Plant operator Tokyo Electric Power Co. (TEPCO) instructed workers at the Fukushima plant to batten down the site, tie down outdoor piping and pumps with ropes, and anchor cranes with large weights.
TEPCO also said it was pumping away rainwater to reduce the risk of any mixing with contaminated water already seeping into the soil or leaking into the sea. The company said the radioactivity level in the released water was within allowed limits. Nevertheless, the government’s Nuclear Regulation Authority said it was possibly “an event” subject to reporting under nuclear safety rules.
TEPCO statements are treated with some skepticism after company officials consistently denied that the plant was leaking, only to confess in July this year that the plant is leaking and then, in August, that it had leaked around 300 tons of highly contaminated water in one day. Soon after, and just weeks before Tokyo’s Olympic bid was approved, Prime Minister Shinzo Abe announced a government plan to build a frozen wall around the site to contain the leaks.
Dr. Ruff, a former independent adviser to the International Commission on Nuclear Non-proliferation and Disarmament, is critical of the Abe plan. He said few details have been given on how it will work, while the government has focused more on saving face and restarting the nation’s nuclear industry.
Ruff says it is not only the four severely damaged reactors that are a concern at Fukushima, but also the large quantities of spent fuel in the plant and its fragile infrastructure. Pipes and holding tanks, with tons of contaminated water a day, were originally built for temporary purposes.

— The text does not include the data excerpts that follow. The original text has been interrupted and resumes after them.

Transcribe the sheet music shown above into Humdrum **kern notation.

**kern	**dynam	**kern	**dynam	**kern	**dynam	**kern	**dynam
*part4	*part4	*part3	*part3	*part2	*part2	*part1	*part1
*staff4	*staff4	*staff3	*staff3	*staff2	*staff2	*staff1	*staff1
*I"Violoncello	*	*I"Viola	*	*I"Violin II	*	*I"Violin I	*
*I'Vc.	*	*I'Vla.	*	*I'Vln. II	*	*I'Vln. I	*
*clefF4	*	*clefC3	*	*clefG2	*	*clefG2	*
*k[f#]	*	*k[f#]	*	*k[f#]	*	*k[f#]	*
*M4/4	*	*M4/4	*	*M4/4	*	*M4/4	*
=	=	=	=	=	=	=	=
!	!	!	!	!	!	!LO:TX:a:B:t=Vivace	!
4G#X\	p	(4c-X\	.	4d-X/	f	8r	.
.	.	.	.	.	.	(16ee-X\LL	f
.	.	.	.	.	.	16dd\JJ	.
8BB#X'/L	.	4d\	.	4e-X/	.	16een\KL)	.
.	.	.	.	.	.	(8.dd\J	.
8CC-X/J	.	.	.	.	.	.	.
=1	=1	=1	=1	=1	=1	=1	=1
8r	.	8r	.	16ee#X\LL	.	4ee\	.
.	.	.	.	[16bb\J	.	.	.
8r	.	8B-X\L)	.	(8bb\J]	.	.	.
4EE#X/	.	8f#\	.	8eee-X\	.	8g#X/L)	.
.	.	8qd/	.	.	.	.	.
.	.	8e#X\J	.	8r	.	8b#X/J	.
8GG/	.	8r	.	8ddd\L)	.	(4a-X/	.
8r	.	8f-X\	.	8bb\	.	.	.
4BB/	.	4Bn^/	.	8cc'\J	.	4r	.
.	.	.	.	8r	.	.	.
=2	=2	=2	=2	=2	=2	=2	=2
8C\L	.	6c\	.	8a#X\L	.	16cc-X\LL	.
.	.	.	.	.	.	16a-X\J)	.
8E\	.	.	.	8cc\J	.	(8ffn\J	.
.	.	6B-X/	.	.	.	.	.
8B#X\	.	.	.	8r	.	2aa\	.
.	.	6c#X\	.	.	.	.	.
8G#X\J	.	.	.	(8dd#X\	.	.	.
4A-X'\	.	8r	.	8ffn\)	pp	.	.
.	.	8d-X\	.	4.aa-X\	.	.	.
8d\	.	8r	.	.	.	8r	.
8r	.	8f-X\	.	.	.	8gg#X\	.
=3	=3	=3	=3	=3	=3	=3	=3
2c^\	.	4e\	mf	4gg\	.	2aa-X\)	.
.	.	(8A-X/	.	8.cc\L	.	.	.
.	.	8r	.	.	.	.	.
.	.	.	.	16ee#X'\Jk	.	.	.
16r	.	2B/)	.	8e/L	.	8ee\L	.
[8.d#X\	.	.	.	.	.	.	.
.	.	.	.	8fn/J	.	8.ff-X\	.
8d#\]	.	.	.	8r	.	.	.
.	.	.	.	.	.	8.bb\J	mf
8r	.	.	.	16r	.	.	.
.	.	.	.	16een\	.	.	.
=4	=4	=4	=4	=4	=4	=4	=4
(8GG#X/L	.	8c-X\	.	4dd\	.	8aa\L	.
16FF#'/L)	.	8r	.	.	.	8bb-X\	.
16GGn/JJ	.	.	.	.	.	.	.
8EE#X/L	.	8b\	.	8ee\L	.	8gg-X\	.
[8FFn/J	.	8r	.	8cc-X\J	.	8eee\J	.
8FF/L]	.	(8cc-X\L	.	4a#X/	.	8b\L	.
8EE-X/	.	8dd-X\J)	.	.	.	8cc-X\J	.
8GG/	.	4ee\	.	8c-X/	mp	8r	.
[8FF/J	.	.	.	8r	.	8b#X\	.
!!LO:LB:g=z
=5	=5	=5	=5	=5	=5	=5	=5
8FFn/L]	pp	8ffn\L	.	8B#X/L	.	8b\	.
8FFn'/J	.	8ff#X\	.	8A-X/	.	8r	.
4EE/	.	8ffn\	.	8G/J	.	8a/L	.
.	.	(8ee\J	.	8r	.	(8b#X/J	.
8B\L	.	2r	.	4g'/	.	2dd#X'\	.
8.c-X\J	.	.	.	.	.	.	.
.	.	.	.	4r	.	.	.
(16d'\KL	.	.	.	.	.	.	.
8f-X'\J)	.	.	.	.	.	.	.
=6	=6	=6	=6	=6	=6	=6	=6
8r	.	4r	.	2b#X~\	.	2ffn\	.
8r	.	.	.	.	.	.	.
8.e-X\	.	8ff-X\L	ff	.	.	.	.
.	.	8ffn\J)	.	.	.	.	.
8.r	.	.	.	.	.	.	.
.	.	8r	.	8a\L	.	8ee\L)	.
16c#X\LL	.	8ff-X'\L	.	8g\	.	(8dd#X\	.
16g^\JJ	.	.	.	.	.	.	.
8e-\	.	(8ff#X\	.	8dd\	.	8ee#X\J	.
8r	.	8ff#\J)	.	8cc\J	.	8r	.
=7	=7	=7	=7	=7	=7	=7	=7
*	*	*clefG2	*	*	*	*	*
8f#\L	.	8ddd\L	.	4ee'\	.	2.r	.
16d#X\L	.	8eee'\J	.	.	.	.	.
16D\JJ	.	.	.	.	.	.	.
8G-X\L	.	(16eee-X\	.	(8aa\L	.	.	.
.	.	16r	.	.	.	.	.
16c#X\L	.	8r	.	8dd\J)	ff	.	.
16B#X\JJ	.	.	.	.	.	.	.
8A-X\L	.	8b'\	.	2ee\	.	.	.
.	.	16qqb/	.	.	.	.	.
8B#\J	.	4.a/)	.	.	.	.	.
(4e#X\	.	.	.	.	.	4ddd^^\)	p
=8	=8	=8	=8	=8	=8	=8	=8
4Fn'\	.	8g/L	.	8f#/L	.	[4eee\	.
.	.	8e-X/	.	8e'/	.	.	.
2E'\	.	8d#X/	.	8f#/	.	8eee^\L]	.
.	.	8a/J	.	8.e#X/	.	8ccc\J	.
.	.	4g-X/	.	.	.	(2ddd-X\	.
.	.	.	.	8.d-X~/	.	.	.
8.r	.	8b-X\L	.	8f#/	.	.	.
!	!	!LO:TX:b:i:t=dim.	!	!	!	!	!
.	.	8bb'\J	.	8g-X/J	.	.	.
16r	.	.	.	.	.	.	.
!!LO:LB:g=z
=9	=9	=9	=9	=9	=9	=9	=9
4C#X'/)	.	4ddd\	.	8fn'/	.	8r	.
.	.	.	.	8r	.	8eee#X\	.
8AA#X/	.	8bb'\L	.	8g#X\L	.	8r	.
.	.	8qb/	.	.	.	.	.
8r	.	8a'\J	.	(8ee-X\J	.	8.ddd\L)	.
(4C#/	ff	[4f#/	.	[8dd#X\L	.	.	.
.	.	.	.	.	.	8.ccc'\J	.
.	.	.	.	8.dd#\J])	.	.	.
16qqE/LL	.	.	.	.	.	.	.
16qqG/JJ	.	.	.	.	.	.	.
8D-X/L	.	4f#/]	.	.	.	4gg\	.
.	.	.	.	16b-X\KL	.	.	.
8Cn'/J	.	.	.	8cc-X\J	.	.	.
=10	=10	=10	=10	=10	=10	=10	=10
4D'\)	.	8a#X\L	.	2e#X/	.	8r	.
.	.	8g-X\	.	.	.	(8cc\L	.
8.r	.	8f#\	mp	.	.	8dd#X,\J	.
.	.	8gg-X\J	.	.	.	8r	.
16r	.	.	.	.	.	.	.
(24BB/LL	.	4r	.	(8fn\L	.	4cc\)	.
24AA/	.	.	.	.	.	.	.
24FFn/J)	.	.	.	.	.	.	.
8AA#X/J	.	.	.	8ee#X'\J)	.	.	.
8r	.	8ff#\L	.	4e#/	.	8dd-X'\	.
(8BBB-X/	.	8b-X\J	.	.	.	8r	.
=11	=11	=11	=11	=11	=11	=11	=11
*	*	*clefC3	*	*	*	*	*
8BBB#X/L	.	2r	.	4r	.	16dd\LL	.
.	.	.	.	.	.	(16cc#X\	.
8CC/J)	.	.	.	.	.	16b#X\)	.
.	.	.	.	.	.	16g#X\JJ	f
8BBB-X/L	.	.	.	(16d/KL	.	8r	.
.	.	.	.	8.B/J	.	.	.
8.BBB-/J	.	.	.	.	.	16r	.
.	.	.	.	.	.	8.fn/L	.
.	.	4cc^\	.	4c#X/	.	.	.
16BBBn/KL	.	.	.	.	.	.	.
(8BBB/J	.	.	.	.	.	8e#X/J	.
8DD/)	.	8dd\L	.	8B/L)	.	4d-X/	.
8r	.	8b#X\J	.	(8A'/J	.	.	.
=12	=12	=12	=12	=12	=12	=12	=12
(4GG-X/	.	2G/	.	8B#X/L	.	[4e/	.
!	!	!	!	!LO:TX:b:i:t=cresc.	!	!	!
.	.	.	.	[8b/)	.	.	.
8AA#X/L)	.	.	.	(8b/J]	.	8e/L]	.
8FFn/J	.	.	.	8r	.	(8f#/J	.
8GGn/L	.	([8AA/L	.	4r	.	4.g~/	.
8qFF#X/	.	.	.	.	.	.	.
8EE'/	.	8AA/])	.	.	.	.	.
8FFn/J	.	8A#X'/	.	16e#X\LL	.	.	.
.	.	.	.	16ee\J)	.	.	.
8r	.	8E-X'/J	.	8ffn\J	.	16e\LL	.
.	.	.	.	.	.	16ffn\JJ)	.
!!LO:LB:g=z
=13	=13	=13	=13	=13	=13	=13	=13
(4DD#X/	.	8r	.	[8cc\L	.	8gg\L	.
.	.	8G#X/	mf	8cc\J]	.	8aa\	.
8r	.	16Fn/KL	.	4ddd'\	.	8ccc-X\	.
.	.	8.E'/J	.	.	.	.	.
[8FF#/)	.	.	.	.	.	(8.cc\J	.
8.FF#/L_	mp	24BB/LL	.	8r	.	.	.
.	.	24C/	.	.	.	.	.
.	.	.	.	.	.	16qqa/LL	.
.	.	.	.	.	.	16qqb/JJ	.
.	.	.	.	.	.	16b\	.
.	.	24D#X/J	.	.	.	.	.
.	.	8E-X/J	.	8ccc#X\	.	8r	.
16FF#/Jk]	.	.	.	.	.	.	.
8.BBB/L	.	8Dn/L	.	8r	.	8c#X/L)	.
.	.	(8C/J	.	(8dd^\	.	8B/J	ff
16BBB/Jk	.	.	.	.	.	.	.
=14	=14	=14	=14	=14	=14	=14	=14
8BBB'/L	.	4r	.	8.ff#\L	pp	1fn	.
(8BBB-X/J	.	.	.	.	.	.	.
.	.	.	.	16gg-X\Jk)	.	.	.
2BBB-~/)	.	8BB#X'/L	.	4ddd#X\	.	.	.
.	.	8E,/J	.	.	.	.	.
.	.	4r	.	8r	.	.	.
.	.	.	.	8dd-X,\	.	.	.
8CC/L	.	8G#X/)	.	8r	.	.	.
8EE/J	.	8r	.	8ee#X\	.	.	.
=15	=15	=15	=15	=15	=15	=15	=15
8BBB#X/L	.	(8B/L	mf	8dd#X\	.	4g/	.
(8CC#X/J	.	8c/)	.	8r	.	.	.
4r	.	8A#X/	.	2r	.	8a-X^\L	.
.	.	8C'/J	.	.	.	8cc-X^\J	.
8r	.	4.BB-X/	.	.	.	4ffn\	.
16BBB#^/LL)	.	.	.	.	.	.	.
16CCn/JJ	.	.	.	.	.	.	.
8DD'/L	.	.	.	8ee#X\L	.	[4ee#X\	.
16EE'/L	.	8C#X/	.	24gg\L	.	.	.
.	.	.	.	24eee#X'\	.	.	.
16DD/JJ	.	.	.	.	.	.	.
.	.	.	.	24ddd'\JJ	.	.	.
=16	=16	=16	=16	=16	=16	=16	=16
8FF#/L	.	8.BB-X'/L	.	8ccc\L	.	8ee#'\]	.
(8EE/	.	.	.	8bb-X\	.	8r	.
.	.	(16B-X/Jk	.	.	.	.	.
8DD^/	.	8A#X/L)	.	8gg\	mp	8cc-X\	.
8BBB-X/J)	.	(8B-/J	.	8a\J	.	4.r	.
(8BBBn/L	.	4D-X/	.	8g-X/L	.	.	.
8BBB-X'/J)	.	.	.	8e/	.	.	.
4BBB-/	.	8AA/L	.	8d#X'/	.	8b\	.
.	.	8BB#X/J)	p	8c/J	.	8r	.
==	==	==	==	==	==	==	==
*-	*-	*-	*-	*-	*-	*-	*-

“A lot of the makeshift equipment that was put in after the disaster is really not designed or engineered to radioactive standards,” he said noting that a number of pipes had cracked during winter from ice.
He said leaks of contaminated water in the Pacific are already affecting sea life, particularly bottom dwelling fish that feed where radioactive waste is likely to settle. That radioactive waste includes Strontium-90, which remains active for about 30 years.
He believes Fukushima has gone beyond being a national issue for Japan, and he would like to see an international team of experts involved.
“There is expertise around the world in a number of relative areas and that really needs to be mobilized,” he said.